RECORDED DATA Start Marker
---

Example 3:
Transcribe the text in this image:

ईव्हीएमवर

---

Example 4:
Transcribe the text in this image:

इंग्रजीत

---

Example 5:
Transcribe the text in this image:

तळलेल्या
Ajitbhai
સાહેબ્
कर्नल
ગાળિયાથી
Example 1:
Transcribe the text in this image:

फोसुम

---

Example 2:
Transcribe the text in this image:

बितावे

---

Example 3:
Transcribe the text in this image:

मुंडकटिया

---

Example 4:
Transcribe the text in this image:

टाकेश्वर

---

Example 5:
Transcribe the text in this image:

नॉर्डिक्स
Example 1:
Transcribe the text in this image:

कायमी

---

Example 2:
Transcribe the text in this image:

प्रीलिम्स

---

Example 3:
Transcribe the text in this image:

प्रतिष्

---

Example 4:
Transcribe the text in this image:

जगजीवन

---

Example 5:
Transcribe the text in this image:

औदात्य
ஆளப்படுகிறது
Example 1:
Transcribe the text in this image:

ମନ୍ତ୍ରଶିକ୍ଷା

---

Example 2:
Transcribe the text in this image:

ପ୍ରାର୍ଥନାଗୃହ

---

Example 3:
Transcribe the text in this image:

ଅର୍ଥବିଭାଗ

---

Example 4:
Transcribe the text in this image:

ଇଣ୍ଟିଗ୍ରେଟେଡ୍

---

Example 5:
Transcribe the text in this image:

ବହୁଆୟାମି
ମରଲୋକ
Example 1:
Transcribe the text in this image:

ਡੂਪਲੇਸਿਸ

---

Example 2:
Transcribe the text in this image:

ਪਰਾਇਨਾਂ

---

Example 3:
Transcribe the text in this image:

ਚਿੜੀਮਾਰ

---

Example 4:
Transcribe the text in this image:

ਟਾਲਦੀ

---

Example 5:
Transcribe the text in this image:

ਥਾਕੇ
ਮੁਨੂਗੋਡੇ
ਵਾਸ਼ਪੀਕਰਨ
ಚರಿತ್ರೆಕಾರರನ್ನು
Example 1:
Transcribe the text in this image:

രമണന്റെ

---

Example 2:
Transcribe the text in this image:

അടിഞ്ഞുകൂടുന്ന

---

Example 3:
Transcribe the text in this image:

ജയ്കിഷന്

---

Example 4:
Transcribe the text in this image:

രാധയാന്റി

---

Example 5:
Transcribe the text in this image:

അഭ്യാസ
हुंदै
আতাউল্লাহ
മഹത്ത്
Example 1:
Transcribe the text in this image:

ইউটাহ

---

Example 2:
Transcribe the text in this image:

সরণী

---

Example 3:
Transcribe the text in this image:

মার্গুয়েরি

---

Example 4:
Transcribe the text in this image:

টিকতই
RECORDED DATA End Marker
- DESCRIPTION OF THE TASK
Extract each line from the listing above, please, and repeat it exactly.

- RESULT OF THE TASK
---

Example 3:
Transcribe the text in this image:

ईव्हीएमवर

---

Example 4:
Transcribe the text in this image:

इंग्रजीत

---

Example 5:
Transcribe the text in this image:

तळलेल्या
Ajitbhai
સાહેબ્
कर्नल
ગાળિયાથી
Example 1:
Transcribe the text in this image:

फोसुम

---

Example 2:
Transcribe the text in this image:

बितावे

---

Example 3:
Transcribe the text in this image:

मुंडकटिया

---

Example 4:
Transcribe the text in this image:

टाकेश्वर

---

Example 5:
Transcribe the text in this image:

नॉर्डिक्स
Example 1:
Transcribe the text in this image:

कायमी

---

Example 2:
Transcribe the text in this image:

प्रीलिम्स

---

Example 3:
Transcribe the text in this image:

प्रतिष्

---

Example 4:
Transcribe the text in this image:

जगजीवन

---

Example 5:
Transcribe the text in this image:

औदात्य
ஆளப்படுகிறது
Example 1:
Transcribe the text in this image:

ମନ୍ତ୍ରଶିକ୍ଷା

---

Example 2:
Transcribe the text in this image:

ପ୍ରାର୍ଥନାଗୃହ

---

Example 3:
Transcribe the text in this image:

ଅର୍ଥବିଭାଗ

---

Example 4:
Transcribe the text in this image:

ଇଣ୍ଟିଗ୍ରେଟେଡ୍

---

Example 5:
Transcribe the text in this image:

ବହୁଆୟାମି
ମରଲୋକ
Example 1:
Transcribe the text in this image:

ਡੂਪਲੇਸਿਸ

---

Example 2:
Transcribe the text in this image:

ਪਰਾਇਨਾਂ

---

Example 3:
Transcribe the text in this image:

ਚਿੜੀਮਾਰ

---

Example 4:
Transcribe the text in this image:

ਟਾਲਦੀ

---

Example 5:
Transcribe the text in this image:

ਥਾਕੇ
ਮੁਨੂਗੋਡੇ
ਵਾਸ਼ਪੀਕਰਨ
ಚರಿತ್ರೆಕಾರರನ್ನು
Example 1:
Transcribe the text in this image:

രമണന്റെ

---

Example 2:
Transcribe the text in this image:

അടിഞ്ഞുകൂടുന്ന

---

Example 3:
Transcribe the text in this image:

ജയ്കിഷന്

---

Example 4:
Transcribe the text in this image:

രാധയാന്റി

---

Example 5:
Transcribe the text in this image:

അഭ്യാസ
हुंदै
আতাউল্লাহ
മഹത്ത്
Example 1:
Transcribe the text in this image:

ইউটাহ

---

Example 2:
Transcribe the text in this image:

সরণী

---

Example 3:
Transcribe the text in this image:

মার্গুয়েরি

---

Example 4:
Transcribe the text in this image:

টিকতই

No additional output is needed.